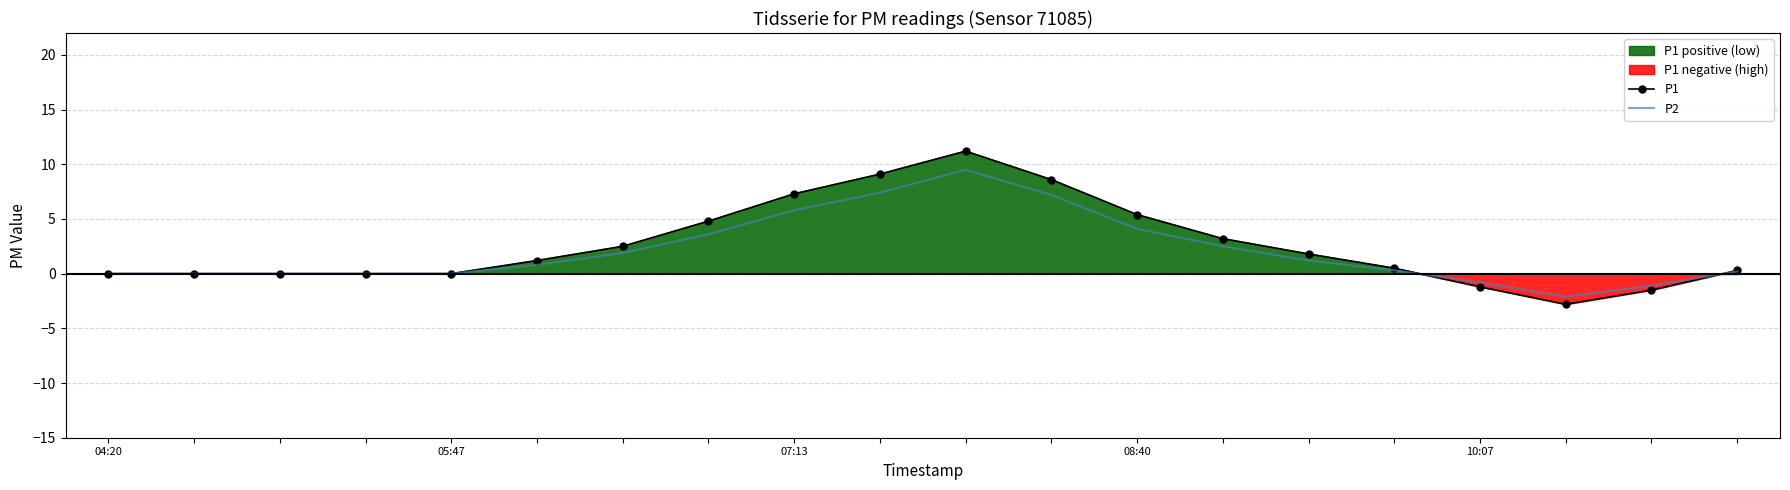

Where is P2 nearest to the value 3?

13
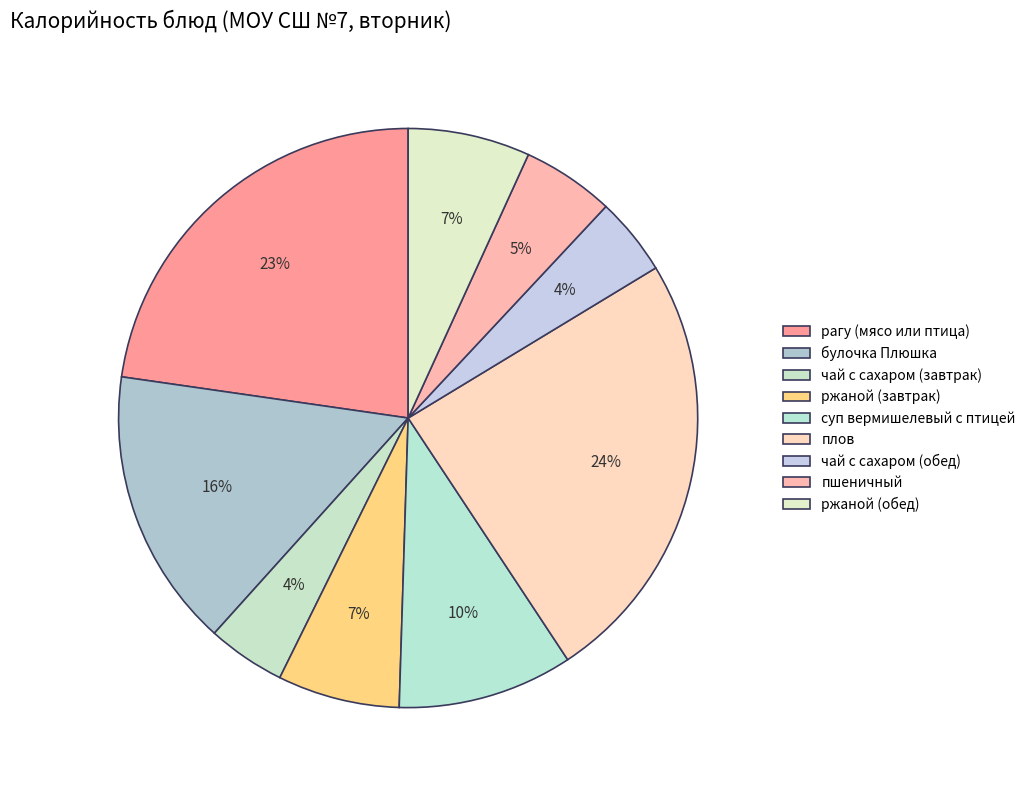

Count the number of slices in the pie.

9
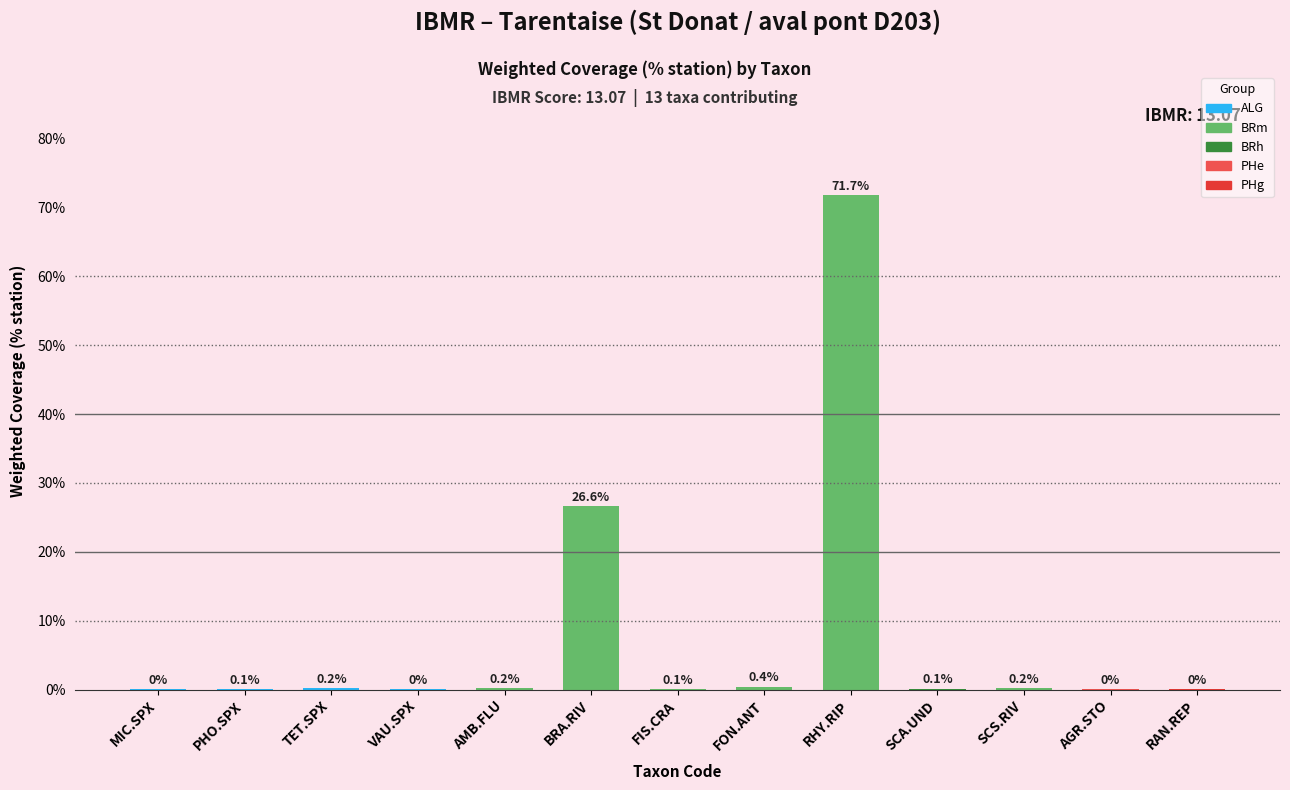

What is the approximate value at RHY.RIP?

71.7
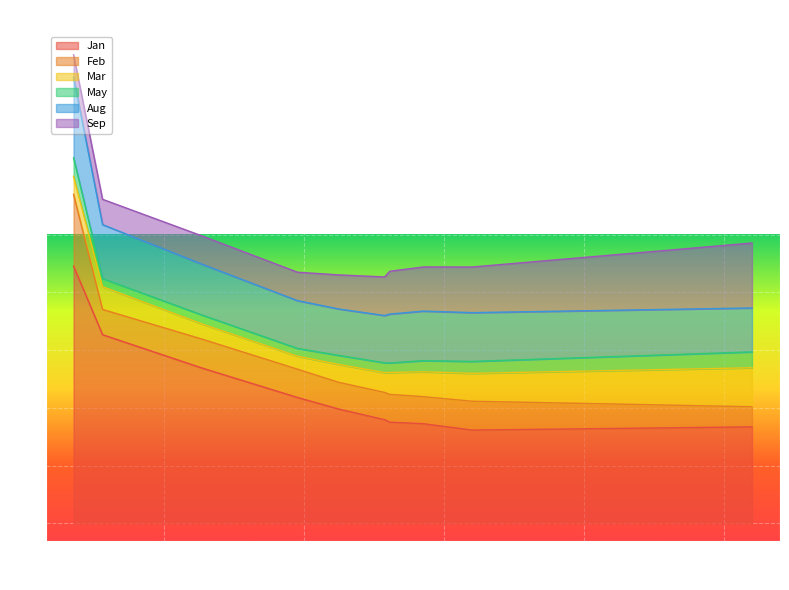

What are all the series names shown in the legend?

Jan, Feb, Mar, May, Aug, Sep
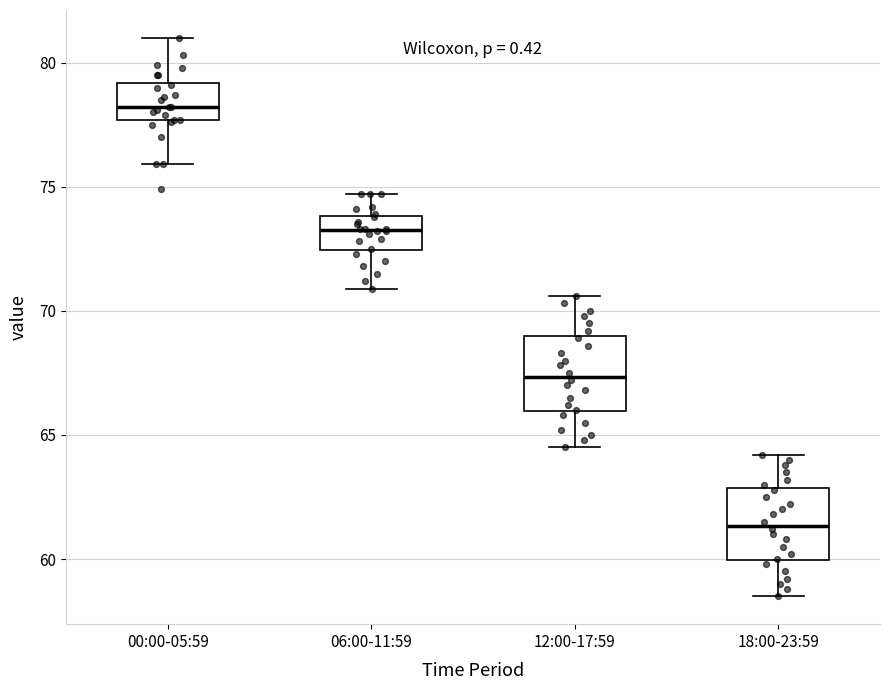

Where does the median line of the box for 12:00-17:59 sit on the y-axis? The values are not printed on the chart, so give them approximately, as read against the axis.

67.5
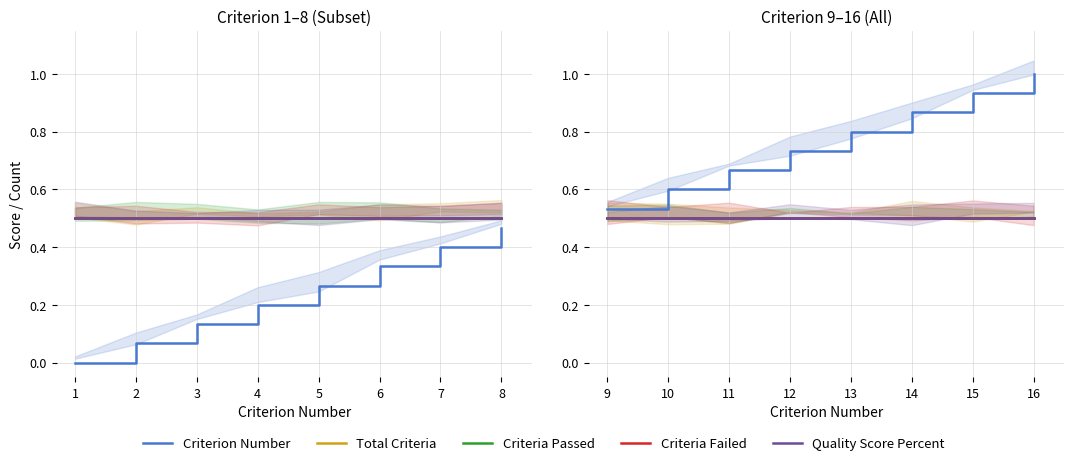

Between 11 and 12, which is larger?

12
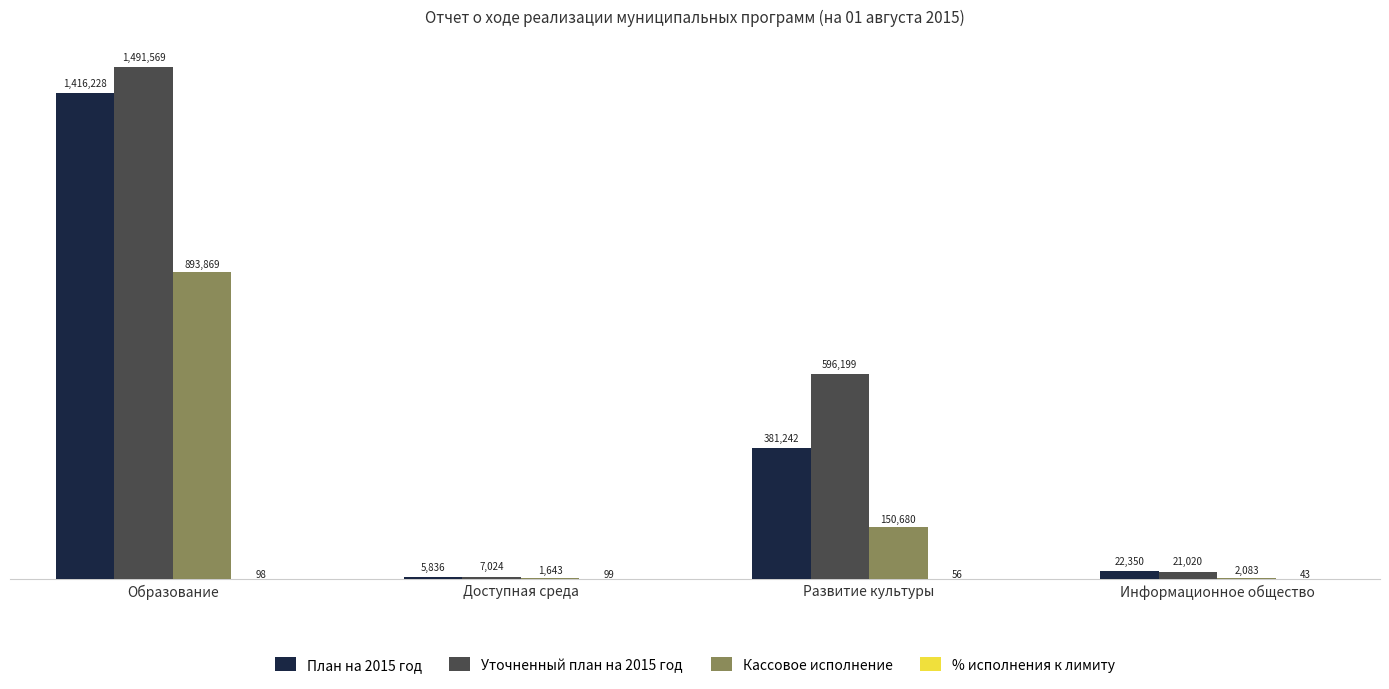

What is the highest value of the План на 2015 год series?

1416227.8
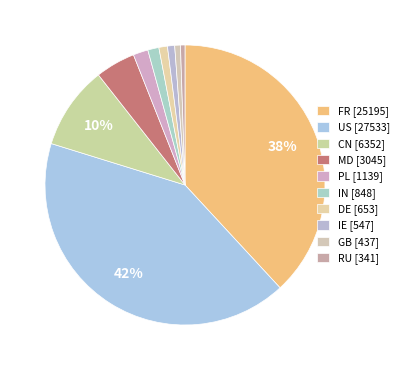

Count the number of slices in the pie.

10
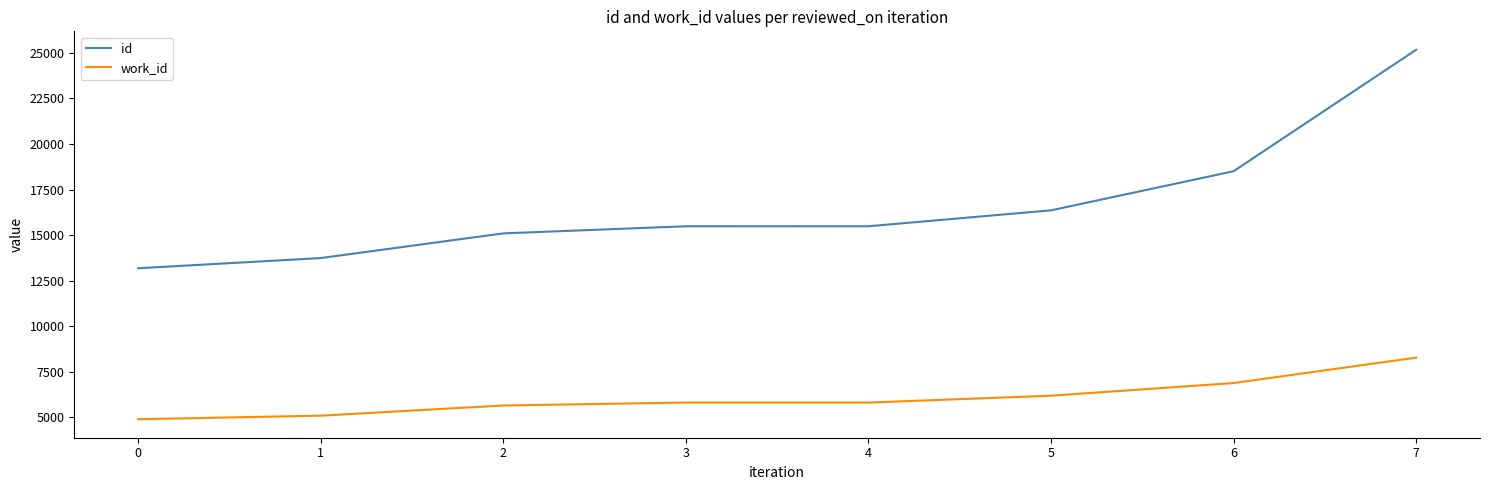

Which series changed the most between 0 and 6?

id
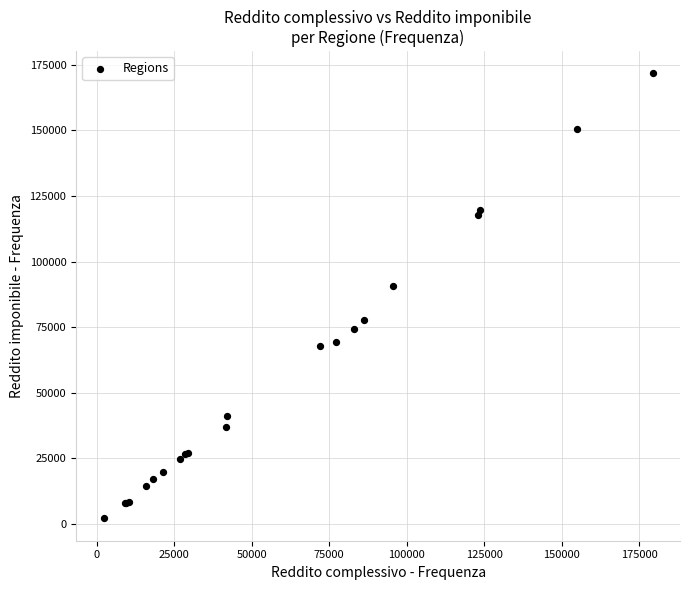

What Y value in the scatter plot is closest to 86887?

90515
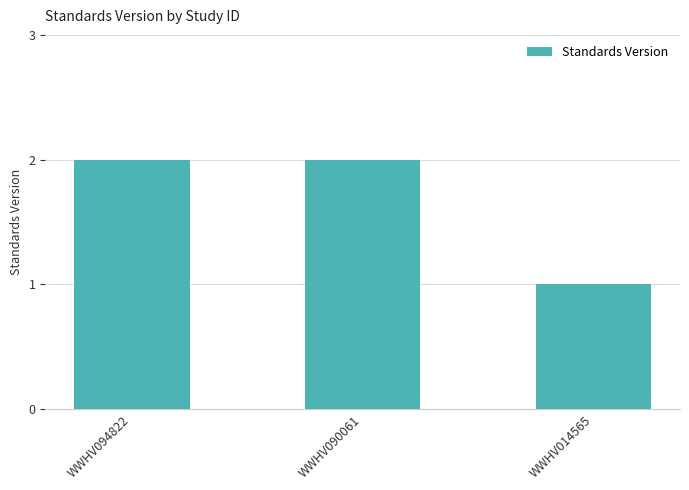

What is the minimum value shown in the chart?

1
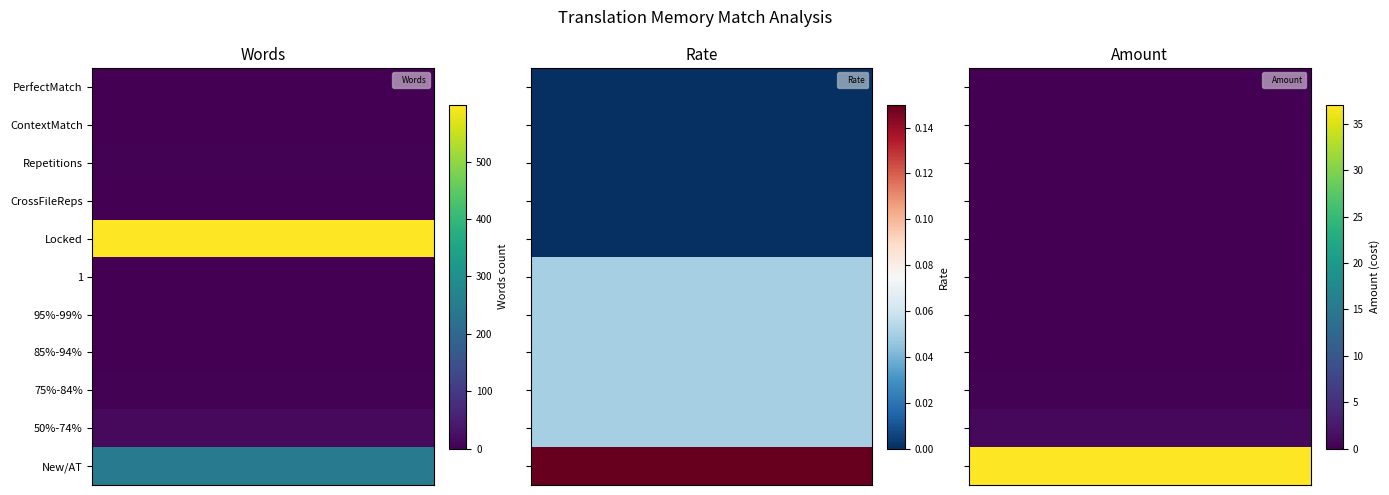

How many Locked values are between 0 and 599?

3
_ _ _ _
Brief:
Copy out all of the data above word for word, omitting the chart images.

Solution to the exercise:
Where is P2 nearest to the value 3?

13

Count the number of slices in the pie.

9

What is the approximate value at RHY.RIP?

71.7

What are all the series names shown in the legend?

Jan, Feb, Mar, May, Aug, Sep

Where does the median line of the box for 12:00-17:59 sit on the y-axis? The values are not printed on the chart, so give them approximately, as read against the axis.

67.5

Between 11 and 12, which is larger?

12

What is the highest value of the План на 2015 год series?

1416227.8

Count the number of slices in the pie.

10

Which series changed the most between 0 and 6?

id

What Y value in the scatter plot is closest to 86887?

90515

What is the minimum value shown in the chart?

1

How many Locked values are between 0 and 599?

3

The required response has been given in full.